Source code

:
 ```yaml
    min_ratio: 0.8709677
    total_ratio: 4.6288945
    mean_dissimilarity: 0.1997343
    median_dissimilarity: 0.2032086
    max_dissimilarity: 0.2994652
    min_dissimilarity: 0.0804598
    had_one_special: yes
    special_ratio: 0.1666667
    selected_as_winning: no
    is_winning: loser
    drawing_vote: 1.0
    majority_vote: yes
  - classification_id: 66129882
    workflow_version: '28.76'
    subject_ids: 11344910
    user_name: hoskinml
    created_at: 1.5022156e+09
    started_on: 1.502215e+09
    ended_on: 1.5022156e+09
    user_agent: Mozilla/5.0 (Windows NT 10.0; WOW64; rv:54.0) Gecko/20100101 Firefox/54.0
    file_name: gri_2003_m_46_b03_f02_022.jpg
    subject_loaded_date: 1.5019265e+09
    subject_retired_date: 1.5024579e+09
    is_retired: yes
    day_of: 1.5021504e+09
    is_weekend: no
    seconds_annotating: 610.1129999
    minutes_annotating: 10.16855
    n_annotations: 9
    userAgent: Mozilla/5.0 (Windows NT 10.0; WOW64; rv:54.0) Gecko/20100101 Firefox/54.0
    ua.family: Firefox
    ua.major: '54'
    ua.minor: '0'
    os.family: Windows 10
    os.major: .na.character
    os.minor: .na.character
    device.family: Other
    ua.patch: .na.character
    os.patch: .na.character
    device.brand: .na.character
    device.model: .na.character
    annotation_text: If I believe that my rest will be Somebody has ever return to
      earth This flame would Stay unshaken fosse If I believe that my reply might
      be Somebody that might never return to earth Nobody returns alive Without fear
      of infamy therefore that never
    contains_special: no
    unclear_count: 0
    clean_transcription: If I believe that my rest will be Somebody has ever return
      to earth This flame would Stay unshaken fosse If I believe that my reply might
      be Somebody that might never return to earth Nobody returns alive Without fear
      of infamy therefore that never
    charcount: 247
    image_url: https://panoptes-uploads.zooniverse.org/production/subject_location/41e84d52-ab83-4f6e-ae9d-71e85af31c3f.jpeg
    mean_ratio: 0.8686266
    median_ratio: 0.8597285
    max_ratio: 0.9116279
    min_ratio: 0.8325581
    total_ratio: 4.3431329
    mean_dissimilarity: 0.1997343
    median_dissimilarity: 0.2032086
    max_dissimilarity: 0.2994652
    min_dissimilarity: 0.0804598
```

- Your task -
Check each line of the records for the string "This" and copy those that have it.

- Output of the exercise -
      earth This flame would Stay unshaken fosse If I believe that my reply might
      to earth This flame would Stay unshaken fosse If I believe that my reply might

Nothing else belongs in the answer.